━━ Task inputs ━━

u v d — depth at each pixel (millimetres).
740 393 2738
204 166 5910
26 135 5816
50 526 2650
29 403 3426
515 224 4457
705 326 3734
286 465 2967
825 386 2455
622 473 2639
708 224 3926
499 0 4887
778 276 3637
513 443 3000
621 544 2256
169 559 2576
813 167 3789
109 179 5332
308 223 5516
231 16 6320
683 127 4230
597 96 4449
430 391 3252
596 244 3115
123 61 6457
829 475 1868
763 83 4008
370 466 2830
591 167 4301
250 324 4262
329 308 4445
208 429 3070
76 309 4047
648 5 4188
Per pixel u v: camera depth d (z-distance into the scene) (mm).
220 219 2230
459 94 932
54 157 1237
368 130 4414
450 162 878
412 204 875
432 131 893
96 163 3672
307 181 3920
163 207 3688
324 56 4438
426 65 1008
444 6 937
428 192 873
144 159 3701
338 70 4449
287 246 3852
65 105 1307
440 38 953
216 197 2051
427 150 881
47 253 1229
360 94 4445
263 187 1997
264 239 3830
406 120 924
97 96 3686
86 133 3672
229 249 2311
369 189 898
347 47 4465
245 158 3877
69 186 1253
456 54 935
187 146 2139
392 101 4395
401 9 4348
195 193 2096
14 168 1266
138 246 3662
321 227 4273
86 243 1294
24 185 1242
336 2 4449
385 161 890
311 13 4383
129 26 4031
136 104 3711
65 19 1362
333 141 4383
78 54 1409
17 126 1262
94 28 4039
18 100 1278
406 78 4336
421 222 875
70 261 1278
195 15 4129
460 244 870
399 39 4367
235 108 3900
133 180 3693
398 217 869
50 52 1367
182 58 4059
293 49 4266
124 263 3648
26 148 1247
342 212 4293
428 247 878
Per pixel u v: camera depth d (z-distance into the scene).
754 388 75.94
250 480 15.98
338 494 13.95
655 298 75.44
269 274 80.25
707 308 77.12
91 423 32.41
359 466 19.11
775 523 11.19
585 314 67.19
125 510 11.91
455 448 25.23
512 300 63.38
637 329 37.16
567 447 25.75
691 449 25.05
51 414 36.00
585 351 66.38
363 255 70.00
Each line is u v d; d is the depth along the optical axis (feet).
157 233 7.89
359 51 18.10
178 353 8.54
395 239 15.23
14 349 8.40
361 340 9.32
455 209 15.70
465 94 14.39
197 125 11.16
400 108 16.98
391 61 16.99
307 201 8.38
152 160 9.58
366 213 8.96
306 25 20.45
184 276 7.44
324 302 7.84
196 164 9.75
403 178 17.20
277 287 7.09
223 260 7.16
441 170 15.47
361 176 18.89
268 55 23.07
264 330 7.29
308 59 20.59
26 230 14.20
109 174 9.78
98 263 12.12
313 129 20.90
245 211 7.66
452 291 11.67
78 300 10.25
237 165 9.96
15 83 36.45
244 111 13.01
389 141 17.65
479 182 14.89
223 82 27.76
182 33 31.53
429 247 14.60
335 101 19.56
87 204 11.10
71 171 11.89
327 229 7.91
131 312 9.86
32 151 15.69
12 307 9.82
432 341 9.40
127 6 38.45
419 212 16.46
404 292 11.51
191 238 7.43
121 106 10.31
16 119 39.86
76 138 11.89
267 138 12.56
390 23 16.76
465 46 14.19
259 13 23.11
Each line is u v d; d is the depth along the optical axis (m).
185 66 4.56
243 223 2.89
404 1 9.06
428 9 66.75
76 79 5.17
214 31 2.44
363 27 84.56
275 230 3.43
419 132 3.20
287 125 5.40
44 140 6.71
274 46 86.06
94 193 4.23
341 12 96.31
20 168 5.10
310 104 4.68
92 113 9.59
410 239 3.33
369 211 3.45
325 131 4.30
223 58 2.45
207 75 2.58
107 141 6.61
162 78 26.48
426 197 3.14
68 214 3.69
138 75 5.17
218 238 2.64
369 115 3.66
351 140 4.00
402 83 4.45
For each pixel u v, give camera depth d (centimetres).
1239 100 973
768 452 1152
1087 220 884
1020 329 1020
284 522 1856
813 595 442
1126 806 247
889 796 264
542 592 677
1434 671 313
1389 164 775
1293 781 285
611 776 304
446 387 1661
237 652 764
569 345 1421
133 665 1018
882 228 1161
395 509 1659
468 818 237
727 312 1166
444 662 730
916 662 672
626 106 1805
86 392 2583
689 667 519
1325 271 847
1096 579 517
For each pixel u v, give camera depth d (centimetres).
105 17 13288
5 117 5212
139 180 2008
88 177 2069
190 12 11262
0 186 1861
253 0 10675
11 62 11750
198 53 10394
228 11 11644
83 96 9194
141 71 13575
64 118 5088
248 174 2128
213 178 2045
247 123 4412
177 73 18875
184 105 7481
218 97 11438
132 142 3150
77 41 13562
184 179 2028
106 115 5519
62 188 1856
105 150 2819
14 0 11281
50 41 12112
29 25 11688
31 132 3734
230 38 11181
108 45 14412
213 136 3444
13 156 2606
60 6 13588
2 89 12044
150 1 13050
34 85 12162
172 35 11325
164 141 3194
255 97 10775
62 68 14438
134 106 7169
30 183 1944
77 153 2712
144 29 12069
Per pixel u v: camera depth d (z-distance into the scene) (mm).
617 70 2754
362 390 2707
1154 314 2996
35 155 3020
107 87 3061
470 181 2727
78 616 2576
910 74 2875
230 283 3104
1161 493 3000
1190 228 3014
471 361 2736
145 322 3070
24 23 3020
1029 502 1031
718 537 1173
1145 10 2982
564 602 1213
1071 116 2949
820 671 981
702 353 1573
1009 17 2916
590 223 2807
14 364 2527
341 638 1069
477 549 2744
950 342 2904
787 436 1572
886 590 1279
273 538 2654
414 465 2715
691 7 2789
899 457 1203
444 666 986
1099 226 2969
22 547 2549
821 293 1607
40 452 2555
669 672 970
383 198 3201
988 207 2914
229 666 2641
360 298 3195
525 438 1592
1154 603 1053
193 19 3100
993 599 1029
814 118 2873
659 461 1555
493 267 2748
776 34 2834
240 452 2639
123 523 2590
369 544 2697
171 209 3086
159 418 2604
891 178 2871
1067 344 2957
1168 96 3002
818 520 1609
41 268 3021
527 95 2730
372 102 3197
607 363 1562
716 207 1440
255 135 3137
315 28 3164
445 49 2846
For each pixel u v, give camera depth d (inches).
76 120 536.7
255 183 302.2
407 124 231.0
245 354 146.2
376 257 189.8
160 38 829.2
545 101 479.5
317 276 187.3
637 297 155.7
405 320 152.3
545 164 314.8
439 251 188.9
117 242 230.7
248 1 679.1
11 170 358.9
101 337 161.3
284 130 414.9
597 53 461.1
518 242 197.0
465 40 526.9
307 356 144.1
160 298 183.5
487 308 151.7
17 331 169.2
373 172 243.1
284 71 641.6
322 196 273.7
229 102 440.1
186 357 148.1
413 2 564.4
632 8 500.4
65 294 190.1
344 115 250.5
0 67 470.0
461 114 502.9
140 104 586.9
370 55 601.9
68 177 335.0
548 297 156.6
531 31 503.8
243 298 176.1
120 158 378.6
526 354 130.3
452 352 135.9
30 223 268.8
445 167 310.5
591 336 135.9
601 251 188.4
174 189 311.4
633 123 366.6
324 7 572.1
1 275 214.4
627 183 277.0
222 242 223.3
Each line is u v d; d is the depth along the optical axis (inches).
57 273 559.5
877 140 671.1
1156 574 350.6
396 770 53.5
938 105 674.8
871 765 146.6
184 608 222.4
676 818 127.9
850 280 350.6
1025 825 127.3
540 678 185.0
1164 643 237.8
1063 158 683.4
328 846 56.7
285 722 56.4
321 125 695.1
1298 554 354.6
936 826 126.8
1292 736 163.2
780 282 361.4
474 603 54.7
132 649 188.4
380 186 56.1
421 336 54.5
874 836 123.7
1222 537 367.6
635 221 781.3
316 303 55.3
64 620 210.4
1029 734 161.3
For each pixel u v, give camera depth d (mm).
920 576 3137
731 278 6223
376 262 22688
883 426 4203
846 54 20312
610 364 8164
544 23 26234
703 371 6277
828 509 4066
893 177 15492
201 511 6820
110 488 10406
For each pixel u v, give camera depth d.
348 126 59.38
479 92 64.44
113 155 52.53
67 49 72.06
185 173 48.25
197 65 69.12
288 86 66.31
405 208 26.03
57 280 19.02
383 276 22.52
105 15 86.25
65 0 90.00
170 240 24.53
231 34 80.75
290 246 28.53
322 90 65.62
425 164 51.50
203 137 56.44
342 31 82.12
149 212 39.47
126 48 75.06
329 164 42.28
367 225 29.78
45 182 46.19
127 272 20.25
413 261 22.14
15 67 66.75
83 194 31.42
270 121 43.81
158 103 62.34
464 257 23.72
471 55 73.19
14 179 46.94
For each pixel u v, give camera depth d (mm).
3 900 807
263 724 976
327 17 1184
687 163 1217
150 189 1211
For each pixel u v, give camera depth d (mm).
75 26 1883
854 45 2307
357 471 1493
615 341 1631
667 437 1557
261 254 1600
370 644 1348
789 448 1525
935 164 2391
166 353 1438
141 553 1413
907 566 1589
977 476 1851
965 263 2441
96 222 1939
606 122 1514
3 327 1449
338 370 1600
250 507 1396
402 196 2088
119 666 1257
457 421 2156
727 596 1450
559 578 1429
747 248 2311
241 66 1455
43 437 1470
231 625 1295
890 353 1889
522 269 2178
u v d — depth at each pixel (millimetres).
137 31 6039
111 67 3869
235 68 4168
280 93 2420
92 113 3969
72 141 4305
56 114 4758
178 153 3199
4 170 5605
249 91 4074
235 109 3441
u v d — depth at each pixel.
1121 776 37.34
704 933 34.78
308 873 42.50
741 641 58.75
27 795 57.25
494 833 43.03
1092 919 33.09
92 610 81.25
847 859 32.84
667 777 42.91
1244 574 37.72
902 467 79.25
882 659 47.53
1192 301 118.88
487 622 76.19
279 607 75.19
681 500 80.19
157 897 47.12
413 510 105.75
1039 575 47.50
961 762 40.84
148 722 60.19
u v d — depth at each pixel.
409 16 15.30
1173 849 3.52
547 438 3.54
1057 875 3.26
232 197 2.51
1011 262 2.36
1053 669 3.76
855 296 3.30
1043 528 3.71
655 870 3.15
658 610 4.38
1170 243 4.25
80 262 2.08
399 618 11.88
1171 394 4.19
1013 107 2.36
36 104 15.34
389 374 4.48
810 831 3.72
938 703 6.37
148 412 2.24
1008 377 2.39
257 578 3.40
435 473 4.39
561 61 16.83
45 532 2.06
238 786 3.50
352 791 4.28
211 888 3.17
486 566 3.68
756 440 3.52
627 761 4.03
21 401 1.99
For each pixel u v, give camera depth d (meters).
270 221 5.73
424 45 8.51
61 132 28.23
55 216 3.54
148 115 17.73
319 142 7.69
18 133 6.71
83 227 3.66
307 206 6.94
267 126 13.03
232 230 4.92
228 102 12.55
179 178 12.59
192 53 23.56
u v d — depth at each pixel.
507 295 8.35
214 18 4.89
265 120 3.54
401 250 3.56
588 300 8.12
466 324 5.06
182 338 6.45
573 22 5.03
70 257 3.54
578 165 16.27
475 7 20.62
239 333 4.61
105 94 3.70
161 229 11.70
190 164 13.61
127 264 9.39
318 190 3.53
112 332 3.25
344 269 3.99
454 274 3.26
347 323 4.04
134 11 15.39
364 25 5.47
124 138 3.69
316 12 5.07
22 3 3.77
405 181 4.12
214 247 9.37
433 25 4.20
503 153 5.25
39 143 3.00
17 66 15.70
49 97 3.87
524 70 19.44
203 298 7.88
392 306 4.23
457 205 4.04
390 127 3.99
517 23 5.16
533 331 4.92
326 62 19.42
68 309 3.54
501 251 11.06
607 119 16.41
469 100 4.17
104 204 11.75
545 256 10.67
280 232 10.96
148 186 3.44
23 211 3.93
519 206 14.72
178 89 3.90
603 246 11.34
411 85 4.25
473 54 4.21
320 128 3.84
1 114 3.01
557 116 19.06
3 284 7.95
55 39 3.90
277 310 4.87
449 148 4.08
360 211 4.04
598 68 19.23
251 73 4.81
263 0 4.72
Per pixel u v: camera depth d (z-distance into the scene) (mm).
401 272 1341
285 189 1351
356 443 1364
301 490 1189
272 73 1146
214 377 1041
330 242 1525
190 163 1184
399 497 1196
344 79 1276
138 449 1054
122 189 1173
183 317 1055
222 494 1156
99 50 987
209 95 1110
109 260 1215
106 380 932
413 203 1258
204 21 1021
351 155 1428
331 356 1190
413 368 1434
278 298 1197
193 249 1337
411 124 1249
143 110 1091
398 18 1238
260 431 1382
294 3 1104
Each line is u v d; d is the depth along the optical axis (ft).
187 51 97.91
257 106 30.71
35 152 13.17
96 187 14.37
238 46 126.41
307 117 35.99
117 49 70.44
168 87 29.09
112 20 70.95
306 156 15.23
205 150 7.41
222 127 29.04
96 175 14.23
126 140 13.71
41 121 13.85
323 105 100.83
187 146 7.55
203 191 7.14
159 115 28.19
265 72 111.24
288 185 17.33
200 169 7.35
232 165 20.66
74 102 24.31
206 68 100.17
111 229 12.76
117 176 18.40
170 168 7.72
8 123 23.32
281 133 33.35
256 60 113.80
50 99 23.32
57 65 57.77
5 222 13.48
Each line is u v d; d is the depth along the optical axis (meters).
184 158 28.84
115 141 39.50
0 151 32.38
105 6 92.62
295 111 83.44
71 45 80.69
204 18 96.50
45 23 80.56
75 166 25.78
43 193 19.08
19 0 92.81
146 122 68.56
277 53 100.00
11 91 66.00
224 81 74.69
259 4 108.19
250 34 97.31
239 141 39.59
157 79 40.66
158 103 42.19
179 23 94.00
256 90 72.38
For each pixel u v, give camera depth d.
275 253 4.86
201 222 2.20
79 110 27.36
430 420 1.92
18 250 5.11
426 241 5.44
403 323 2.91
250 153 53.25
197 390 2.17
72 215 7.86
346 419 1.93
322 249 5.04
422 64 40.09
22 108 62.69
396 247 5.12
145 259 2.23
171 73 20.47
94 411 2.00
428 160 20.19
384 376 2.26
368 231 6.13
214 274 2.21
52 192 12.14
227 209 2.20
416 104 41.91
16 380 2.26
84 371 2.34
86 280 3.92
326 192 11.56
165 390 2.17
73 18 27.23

━━━

> **Exercise prompt**:
Using the data above, reproduce exactly the lines between those holding "825 386 2455" and "277 287 7.09", inclusive, and no others.

> **Response**:
825 386 2455
622 473 2639
708 224 3926
499 0 4887
778 276 3637
513 443 3000
621 544 2256
169 559 2576
813 167 3789
109 179 5332
308 223 5516
231 16 6320
683 127 4230
597 96 4449
430 391 3252
596 244 3115
123 61 6457
829 475 1868
763 83 4008
370 466 2830
591 167 4301
250 324 4262
329 308 4445
208 429 3070
76 309 4047
648 5 4188
Per pixel u v: camera depth d (z-distance into the scene) (mm).
220 219 2230
459 94 932
54 157 1237
368 130 4414
450 162 878
412 204 875
432 131 893
96 163 3672
307 181 3920
163 207 3688
324 56 4438
426 65 1008
444 6 937
428 192 873
144 159 3701
338 70 4449
287 246 3852
65 105 1307
440 38 953
216 197 2051
427 150 881
47 253 1229
360 94 4445
263 187 1997
264 239 3830
406 120 924
97 96 3686
86 133 3672
229 249 2311
369 189 898
347 47 4465
245 158 3877
69 186 1253
456 54 935
187 146 2139
392 101 4395
401 9 4348
195 193 2096
14 168 1266
138 246 3662
321 227 4273
86 243 1294
24 185 1242
336 2 4449
385 161 890
311 13 4383
129 26 4031
136 104 3711
65 19 1362
333 141 4383
78 54 1409
17 126 1262
94 28 4039
18 100 1278
406 78 4336
421 222 875
70 261 1278
195 15 4129
460 244 870
399 39 4367
235 108 3900
133 180 3693
398 217 869
50 52 1367
182 58 4059
293 49 4266
124 263 3648
26 148 1247
342 212 4293
428 247 878
Per pixel u v: camera depth d (z-distance into the scene).
754 388 75.94
250 480 15.98
338 494 13.95
655 298 75.44
269 274 80.25
707 308 77.12
91 423 32.41
359 466 19.11
775 523 11.19
585 314 67.19
125 510 11.91
455 448 25.23
512 300 63.38
637 329 37.16
567 447 25.75
691 449 25.05
51 414 36.00
585 351 66.38
363 255 70.00
Each line is u v d; d is the depth along the optical axis (feet).
157 233 7.89
359 51 18.10
178 353 8.54
395 239 15.23
14 349 8.40
361 340 9.32
455 209 15.70
465 94 14.39
197 125 11.16
400 108 16.98
391 61 16.99
307 201 8.38
152 160 9.58
366 213 8.96
306 25 20.45
184 276 7.44
324 302 7.84
196 164 9.75
403 178 17.20
277 287 7.09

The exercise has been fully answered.